На Рождество устроили празднества, и Екатерина с удовольствием смотрела, как двор танцует и веселится, аплодировала, когда Генрих кружил дам по залу, смеялась шуткам лицедеев и подписывала счета на все выпитое и в изобилии съеденное. В подарок Генрих получил от нее красивое инкрустированное седло и с полдюжины сорочек, которые она сама сшила и украсила знаменитой испанской вышивкой черным шелком.
— Я хочу носить только те рубашки, что ты сшила сама! — сказал он, прижимая тонкую ткань к щеке. — Своими белыми ручками!
Екатерина улыбнулась, за плечи потянула его к себе так, чтобы он нагнулся, и она нежно коснулась губами его лба.
— Договорились! Я всегда буду шить для тебя рубашки!
— А вот тебе мой подарок, — сказал он и подал ей большую, обитую кожей шкатулку. Предвкушая что-то прекрасное, Екатерина подняла крышку и не разочаровалась. В шкатулке оказался рубиновый гарнитур: диадема, ожерелье, два браслета и несколько колец.
— Генрих!
— Нравится?
— Очень!
— Наденешь сегодня?
— Да! И сегодня, и в крещенский сочельник!
В это первое Рождество своего правления молодая королева сияла от счастья. Широкие юбки не могли скрыть раздавшейся талии, и, куда бы она ни пошла, король приказывал принести ей кресло, чтобы она села, не утомляла себя. Он сочинял для нее песни, музыканты их исполняли, а она сидела, расставив ноги, слушала и улыбалась.
Вестминстерский дворец, январь 1510 года
Вестминстерский дворец, январь 1510 года
Ночью мне снится, что на Темзе прилив, и с приливной волной по реке поднимается флот из судов с черными парусами. Наверно, это мавры, думаю я, или, быть может, испанцы, но при этом отчетливо понимаю, что и те и другие — мои враги и враги Англии. В тревоге я мечусь по постели и просыпаюсь с ощущением кошмара, а проснувшись, понимаю, что дела совсем плохи: простыни мокры от крови, а живот гвоздит острая боль.

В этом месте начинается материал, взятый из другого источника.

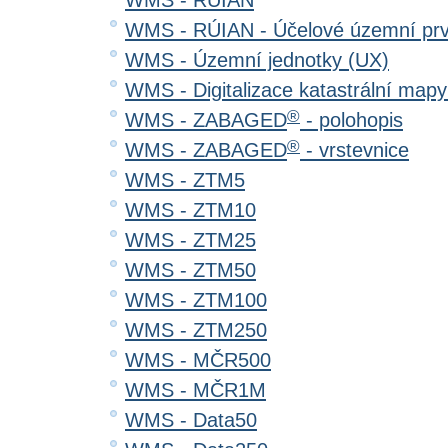
WMS - RÚIAN
WMS - RÚIAN - Účelové územní pr
WMS - Územní jednotky (UX)
WMS - Digitalizace katastrální map
®
WMS - ZABAGED
- polohopis
®
WMS - ZABAGED
- vrstevnice
WMS - ZTM5
WMS - ZTM10
WMS - ZTM25
WMS - ZTM50
WMS - ZTM100
WMS - ZTM250
WMS - MČR500
WMS - MČR1M
WMS - Data50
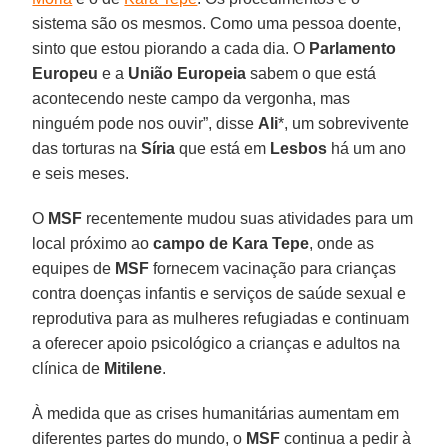
sistema são os mesmos. Como uma pessoa doente,
sinto que estou piorando a cada dia. O
Parlamento
Europeu
e a
União Europeia
sabem o que está
acontecendo neste campo da vergonha, mas
ninguém pode nos ouvir”, disse
Ali
*, um sobrevivente
das torturas na
Síria
que está em
Lesbos
há um ano
e seis meses.
O
MSF
recentemente mudou suas atividades para um
local próximo ao
campo de Kara Tepe
, onde as
equipes de
MSF
fornecem vacinação para crianças
contra doenças infantis e serviços de saúde sexual e
reprodutiva para as mulheres refugiadas e continuam
a oferecer apoio psicológico a crianças e adultos na
clínica de
Mitilene
.
À medida que as crises humanitárias aumentam em
diferentes partes do mundo, o
MSF
continua a pedir à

В ужасе я кричу и бужу Марию де Салинас, которая спит в моей опочивальне.
— Что такое? — вскидывается она, видит мое лицо и бежит к двери — послать горничную за повитухой, но в глубине души я уже знаю, что никакая повитуха мне не поможет.
В окровавленной рубашке я перебираюсь в кресло, где, как мне кажется, боль, рвущаяся наружу, станет легче.
Когда повитухи, бестолковые спросонья, наконец прибегают, я уже на полу, стою на коленях, как больная собака, и молюсь, чтобы выйти из этой передряги невредимой. Молить о здоровье ребенка, я знаю, смысла нет: ребенок мой мертв. Острая боль разрывает живот, по мере того как дитя покидает мое тело.
В течение этого долгого и мучительного дня Генрих снова и снова приходил к моей двери, а я, кусая руку, чтобы не разрыдаться, уверенным голосом прошу его прийти потом, позже. Я не в силах сказать ему, что ребенок родился мертвым. Это девочка. Повитуха показала мне ее, маленький комок плоти, мою бедную детку. Единственным утешением мне то, что это не мальчик, которого я обещала Артуру. Это девочка, мертвая девочка, и тут-то я вспоминаю, что как раз девочку он первой и хотел, чтобы назвать ее Мария.